We often want to keep a subset of the observed cases and keep (or drop) specific variables. For example, we want to keep trees in 'Christchurch' and we want to ignore diameter, because the assessor was 'high' that day:

# With this notation things get a bit trickier
# The easiest way is to provide the number of the variable
# Here diameter is the 5th variable in the dataset
mytrial <- alltrials[all.trials$location == "Christchurch" & all.trials$height > 10, -5]

# This notation is still straightforward
mytrial <- subset(alltrials, location == "Christchurch" & height > 10, select = -diameter)

There are, however, situations where Klingon is easier or more efficient. For example, to take a random sample of 100 trees from the full dataset:

mytrial <- alltrials[sample(1:nrow(alltrials), 100, replace = FALSE),]

If you are interested in this issue Quick-R has a good description of subsetting. I'm sure this basic topic must has been covered many times, although I doubt anyone used Klingon in the process.

Gratuitous picture: building blocks for R.

r, rblogs, teaching

9 Comments

Thomas Lumley
2013-05-07 at 18:32

There’s also
with(alltrials, alltrials[location==”Christchurch” & height>10,])
which isn’t as simple as the subset() approach but is more generally useful
- Luis (Post author)
  2013-05-07 at 19:53
  
  You are right Thomas. I should be using with() more with the students.
  - Fr.
    2013-05-08 at 02:44
    
    Coincidentally, I just recommended with() on a different but related question. The thread might be of interest.
    - Luis (Post author)
      2013-05-08 at 11:22
      
      Thanks. I was drafting a follow up post dealing with with() for my students. I should mention that use.
Robert Young
2013-05-08 at 08:55

If you’re only doing a subset once, then using R is a reasonable option. On the other hand, if you’re going to be doing serial analysis (the norm in the “real world”) on some data, then it is wiser to build the data in a RDBMS and use SQL to do the data manipulation; that’s what relational databases and SQL are for.
- Luis (Post author)
  2013-05-08 at 11:27
  
  Good point. I think it boils down to the complexity/size of the data set and how often will data be updated. For often-updated and large data sets I would certainly go for the RDBMS + SQL combination.
  
  In my case I tend to deal with lots of single-use, disparate data sets, where the overhead of setting up the database an connection are just too big to justify going that route.
- robhodde
  2016-02-04 at 14:04
  
  Couldn’t agree more. R seems incredibly “not scalable”
PirateGrunt
2013-05-08 at 13:48

How old are your students? I had to wait until I was over 40 to start doing R and statistical programming in earnest. They don’t know it, but they’re very fortunate.

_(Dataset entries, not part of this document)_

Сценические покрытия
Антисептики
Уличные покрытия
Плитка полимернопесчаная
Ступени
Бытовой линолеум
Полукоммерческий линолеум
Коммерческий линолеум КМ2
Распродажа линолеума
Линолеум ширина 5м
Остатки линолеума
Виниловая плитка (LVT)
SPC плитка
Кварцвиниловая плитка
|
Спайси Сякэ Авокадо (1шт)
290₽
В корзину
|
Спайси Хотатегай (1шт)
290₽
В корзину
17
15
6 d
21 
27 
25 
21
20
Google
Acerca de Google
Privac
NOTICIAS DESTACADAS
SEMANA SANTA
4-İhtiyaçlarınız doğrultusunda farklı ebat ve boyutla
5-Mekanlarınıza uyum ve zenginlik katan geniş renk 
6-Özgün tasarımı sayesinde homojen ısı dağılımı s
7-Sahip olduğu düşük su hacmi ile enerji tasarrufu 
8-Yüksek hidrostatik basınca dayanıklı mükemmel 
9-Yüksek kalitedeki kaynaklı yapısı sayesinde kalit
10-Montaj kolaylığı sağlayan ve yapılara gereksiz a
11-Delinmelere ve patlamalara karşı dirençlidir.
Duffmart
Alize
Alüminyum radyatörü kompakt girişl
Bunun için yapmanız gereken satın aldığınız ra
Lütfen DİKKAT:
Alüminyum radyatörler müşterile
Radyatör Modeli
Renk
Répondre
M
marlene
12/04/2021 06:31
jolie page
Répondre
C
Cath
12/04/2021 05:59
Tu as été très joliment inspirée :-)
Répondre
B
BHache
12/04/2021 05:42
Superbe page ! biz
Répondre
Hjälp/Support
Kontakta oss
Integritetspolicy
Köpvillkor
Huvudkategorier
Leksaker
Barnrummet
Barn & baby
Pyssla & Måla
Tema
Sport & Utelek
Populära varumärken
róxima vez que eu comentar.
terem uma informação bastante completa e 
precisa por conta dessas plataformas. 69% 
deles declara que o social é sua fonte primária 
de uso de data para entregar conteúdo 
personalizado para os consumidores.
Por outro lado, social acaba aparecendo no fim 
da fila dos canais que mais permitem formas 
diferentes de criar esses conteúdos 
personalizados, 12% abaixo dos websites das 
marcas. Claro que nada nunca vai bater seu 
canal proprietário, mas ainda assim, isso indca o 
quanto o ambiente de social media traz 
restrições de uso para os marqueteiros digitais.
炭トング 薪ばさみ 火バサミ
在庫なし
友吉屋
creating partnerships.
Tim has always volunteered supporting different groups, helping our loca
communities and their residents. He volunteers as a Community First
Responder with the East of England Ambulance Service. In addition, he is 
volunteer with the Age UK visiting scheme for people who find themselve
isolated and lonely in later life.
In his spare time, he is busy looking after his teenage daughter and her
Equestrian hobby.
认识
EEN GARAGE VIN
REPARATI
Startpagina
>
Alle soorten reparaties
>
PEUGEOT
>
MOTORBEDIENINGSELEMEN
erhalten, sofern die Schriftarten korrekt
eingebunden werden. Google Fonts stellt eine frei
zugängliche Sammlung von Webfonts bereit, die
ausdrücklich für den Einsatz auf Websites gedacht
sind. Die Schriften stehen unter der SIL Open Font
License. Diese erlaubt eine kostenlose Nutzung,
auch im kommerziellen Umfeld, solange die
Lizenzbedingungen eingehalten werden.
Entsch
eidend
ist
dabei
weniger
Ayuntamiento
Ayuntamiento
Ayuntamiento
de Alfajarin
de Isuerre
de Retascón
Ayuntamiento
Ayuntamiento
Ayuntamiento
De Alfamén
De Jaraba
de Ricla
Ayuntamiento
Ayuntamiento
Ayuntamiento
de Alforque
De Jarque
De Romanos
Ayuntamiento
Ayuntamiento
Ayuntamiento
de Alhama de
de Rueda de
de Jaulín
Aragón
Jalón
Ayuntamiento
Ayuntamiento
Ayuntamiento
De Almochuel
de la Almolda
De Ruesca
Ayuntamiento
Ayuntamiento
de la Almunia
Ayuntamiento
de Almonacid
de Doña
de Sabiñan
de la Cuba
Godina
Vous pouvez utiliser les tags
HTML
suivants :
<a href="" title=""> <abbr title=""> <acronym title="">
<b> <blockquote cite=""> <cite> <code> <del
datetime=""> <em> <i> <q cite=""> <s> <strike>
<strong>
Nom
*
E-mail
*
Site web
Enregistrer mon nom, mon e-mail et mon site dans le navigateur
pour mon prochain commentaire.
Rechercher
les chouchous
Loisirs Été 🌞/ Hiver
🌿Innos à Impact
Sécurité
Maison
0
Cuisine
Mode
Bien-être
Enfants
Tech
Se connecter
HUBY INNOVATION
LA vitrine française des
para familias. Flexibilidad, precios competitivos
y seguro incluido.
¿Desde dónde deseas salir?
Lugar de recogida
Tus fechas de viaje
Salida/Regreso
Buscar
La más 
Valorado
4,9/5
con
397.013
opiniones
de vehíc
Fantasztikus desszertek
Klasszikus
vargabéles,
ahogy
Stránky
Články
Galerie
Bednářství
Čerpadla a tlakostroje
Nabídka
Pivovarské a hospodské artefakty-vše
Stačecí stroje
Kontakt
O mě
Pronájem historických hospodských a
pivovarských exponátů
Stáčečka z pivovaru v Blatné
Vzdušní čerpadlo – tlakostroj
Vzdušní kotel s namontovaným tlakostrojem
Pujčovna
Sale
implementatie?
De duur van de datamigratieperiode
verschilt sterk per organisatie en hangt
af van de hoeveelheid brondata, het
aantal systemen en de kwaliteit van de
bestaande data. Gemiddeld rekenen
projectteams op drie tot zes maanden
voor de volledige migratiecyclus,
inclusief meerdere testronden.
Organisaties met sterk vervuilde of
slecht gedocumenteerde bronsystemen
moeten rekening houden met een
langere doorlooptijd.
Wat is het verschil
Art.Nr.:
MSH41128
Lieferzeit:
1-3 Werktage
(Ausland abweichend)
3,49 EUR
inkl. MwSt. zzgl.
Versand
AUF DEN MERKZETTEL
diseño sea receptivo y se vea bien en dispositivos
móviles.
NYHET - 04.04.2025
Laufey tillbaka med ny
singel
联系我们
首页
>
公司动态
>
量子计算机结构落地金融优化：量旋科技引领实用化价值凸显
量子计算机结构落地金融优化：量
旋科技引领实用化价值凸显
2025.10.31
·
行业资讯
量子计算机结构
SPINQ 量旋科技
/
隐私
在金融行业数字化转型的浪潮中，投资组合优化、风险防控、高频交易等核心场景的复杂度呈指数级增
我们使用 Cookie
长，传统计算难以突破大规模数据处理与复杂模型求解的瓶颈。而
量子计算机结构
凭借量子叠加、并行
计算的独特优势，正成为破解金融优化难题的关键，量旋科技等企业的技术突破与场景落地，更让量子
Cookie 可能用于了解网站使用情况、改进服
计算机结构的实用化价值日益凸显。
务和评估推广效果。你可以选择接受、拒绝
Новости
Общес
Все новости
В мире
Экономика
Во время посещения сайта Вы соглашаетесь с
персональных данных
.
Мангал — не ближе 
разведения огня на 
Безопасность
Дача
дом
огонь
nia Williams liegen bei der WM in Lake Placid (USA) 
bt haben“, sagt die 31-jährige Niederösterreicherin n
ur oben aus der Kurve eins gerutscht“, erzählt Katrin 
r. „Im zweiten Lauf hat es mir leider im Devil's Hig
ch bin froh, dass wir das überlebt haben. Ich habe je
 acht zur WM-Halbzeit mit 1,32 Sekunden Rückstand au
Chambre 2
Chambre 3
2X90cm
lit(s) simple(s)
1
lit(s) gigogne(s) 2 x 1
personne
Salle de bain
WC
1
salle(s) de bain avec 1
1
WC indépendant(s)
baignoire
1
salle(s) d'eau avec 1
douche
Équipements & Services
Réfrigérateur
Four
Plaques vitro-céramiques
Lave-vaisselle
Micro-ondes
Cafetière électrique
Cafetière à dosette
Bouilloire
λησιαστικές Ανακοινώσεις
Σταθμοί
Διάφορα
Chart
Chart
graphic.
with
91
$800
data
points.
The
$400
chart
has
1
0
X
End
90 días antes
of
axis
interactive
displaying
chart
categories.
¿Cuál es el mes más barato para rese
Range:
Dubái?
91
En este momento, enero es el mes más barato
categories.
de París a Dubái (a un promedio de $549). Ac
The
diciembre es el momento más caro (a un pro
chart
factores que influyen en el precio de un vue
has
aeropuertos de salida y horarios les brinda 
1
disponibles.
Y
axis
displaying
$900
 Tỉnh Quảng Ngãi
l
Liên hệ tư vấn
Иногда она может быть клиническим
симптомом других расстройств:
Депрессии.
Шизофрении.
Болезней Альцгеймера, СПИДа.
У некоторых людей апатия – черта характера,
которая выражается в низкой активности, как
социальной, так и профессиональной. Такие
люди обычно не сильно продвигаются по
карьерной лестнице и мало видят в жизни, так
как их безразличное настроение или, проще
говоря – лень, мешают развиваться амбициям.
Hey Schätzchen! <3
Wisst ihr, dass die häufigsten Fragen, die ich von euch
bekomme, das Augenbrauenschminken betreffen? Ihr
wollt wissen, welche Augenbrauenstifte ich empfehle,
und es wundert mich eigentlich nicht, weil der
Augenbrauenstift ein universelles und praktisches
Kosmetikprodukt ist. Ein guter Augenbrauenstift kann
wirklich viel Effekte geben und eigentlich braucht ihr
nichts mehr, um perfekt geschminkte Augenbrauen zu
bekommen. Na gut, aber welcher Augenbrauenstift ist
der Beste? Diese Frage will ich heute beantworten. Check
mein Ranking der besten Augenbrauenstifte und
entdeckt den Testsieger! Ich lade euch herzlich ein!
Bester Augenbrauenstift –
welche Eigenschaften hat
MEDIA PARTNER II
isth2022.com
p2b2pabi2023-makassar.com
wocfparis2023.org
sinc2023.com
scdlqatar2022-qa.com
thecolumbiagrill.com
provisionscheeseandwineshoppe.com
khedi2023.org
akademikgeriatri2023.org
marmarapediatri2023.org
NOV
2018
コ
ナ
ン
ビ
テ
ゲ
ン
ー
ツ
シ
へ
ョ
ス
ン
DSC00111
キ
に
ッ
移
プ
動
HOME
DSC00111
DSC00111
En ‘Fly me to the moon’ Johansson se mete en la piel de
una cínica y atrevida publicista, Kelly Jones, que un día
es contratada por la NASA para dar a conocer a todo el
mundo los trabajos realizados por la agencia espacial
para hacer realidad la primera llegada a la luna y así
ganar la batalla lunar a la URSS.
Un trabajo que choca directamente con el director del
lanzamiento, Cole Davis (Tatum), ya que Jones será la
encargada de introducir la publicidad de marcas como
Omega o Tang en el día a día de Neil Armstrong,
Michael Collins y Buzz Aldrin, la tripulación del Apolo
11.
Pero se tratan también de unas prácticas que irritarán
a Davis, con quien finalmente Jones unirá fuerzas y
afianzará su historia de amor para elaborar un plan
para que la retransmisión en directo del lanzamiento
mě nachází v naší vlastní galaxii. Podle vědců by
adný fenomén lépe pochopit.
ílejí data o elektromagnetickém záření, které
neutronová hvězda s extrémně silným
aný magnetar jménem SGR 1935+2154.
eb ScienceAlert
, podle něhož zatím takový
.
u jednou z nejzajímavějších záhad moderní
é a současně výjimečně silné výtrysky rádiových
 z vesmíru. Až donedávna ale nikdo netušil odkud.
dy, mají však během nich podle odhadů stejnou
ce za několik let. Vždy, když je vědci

When I was first learning R, I found that I used subset a lot, for the reasons you mentioned. Eventually, I needed the flexibility of the Klingon approach. By the time I got there, I had gotten comfortable enough with the basic concepts that it seemed like English to me. Or perhaps I had started speaking Klingon without realizing it.

-PG
- Luis (Post author)
  2013-05-08 at 15:01
  
  Around 20-22 yo. I think it’s better to start with easier to read syntax and the people can pick up Klingon more easily.